Assalamualaikum Wr.Wb
                Salam untuk kalian semua yang membaca tulisan singkat saya hari ini. 

                Sahabat, apakabar? Semoga kondisi iman kita semua semakin meningkat. Menjadi orang yang beruntung dan bukan orang yang merugi karena lebih buruk dari hari kemarin. Aamiin Allahumma Aamiin.

                Sahabat, apakah orang terdekat kalian saat sakit pernah memiliki perasaan akan meninggal/mati. Atau saat sehat sekalipun?. Atau mungkin sahabat pernah merasakan hal itu juga?. pertanda apakah ini? Dan bagaimana cara kita menyikapinya?

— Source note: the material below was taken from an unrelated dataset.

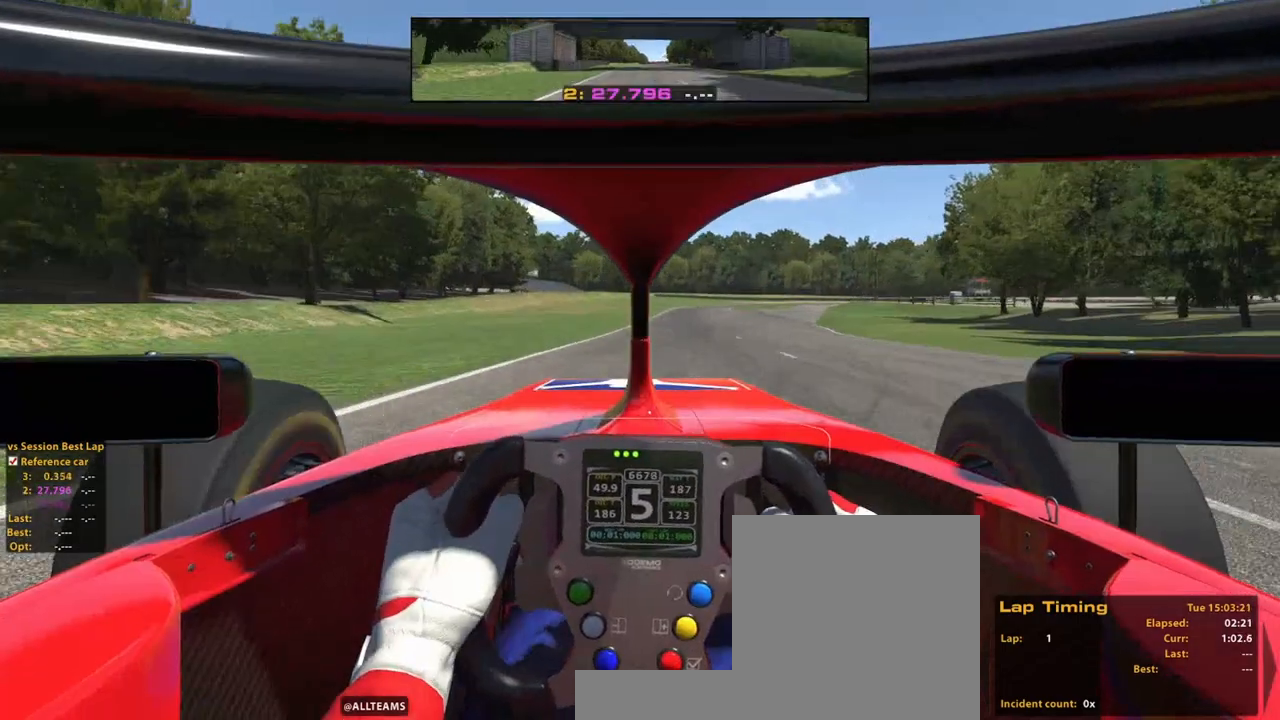
{"dt_ms": 500, "buttons": ["R2"], "left_stick": "up", "right_stick": "center"}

                Sahabat, perasaan ingat akan kematian dan terdorong untuk melakukan ibadah adalah pertanda iman. Maka jangan hilangkan perasaan itu dari diri bahkan orang lain yang juga ikut merasakannya. Sahabat, mengapa ini menjadi pertanda iman? Karena untuk memunculkan perasaan ingat akan kematian dan terdorong untuk melakukan ibadah adalah tidak mudah. Tidak semua orang memiliki hidayah semacam itu, maka beruntunglah kita yang sempat bahkan mungkin hingga hari ini ingat bahwa semua yang hidup akan berjumpa dengan kematian.

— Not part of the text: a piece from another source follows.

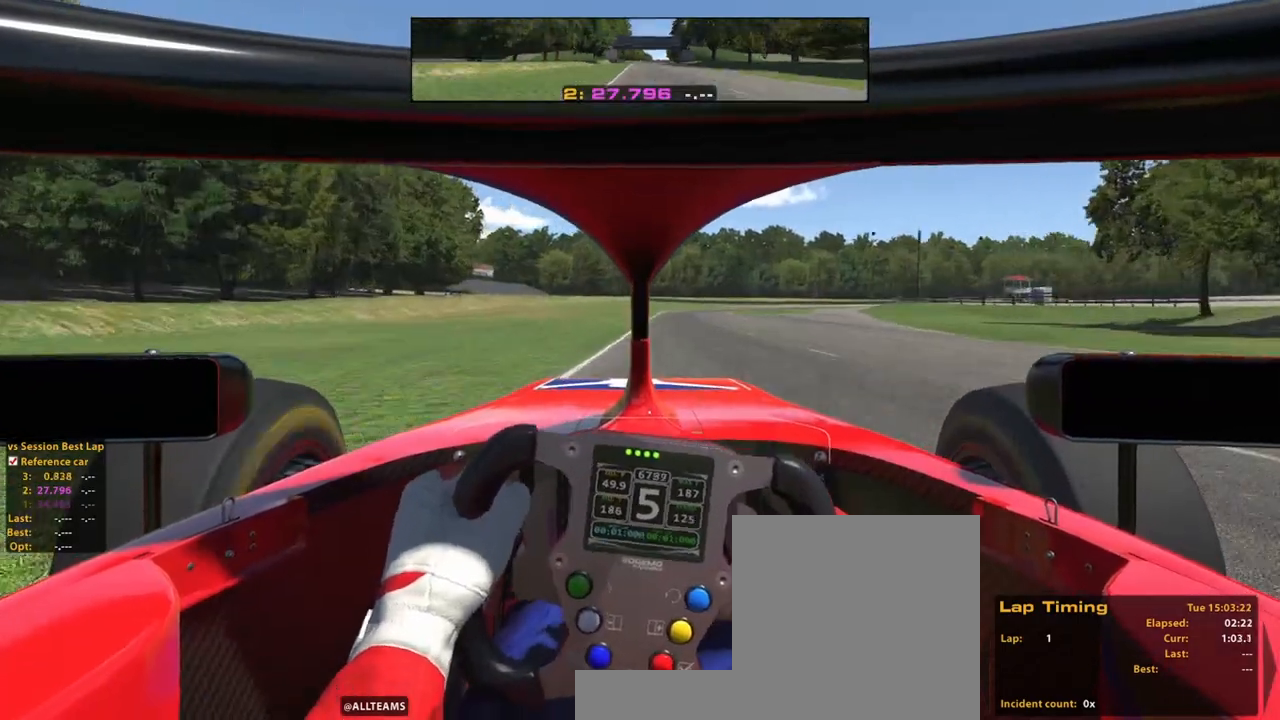
{"dt_ms": 1000, "buttons": ["R2"], "left_stick": "up", "right_stick": "center"}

                Sahabat, bagi orang beriman, mati adalah sesuatu hal yang sangat mereka rindukan. Mengapa? Karena mereka tau bahwa kematian bukanlah akhir namun awal dari segalanya, dan mereka dapat membalas kerinduan bertemu dengan Allah.

                Sedangkan orang kafir dan fasyiq. Mereka adalah orang-orang yang takut akan kematian. mengapa? Karena mereka menganggap bahwa kematian adalah akhir dari segalanya, mereka sulit meninggalkan dunia yang bagaikan surga bagi mereka, harta, kekayaan dan semua hal duniawi. Padahal semua itu hanyalah fatamorgana, tipuan duniawi. Astaghfirullah

                Sahabat, marilah kita saling mengingatkan, saling mendoakan agar kita semua termasuk dalam golongan orang beriman yang selalu merindukan kematian, merindukan bertemu dengan Rabb kita (aamiin), karena dunia bagi orang beriman adalah neraka, dan surga bagi orang yang tidak beriman. 

             Jadilah seperti Bilal, yang saat ditanya
                “yaa Bilal, apa pendapatmu tentang maut?”
 kemudian Bilal menjawab
    “Marhaban yaa maut”

     MasyaAllah sahabat. Itulah ungkapan Bilal akan kematian, dia berkata, selamat datang maut. Apakah kita sebahagia Bilal saat ditanya akan maut? Hanya hati kita dan Allah yang tau.

                Maka sahabat manakah yang lebih berbahaya, keburukan diri sendiri atau orang lain? Tentunya keburukan dirisendiri, marilah bersama-sama untuk tidak sibuk melihat kesalahan orang lain. Duduk, baca qur’an dan renungkanlah kesalahan kita sendiri, bertaubat bersama, saling mendoakan sesama muslim. 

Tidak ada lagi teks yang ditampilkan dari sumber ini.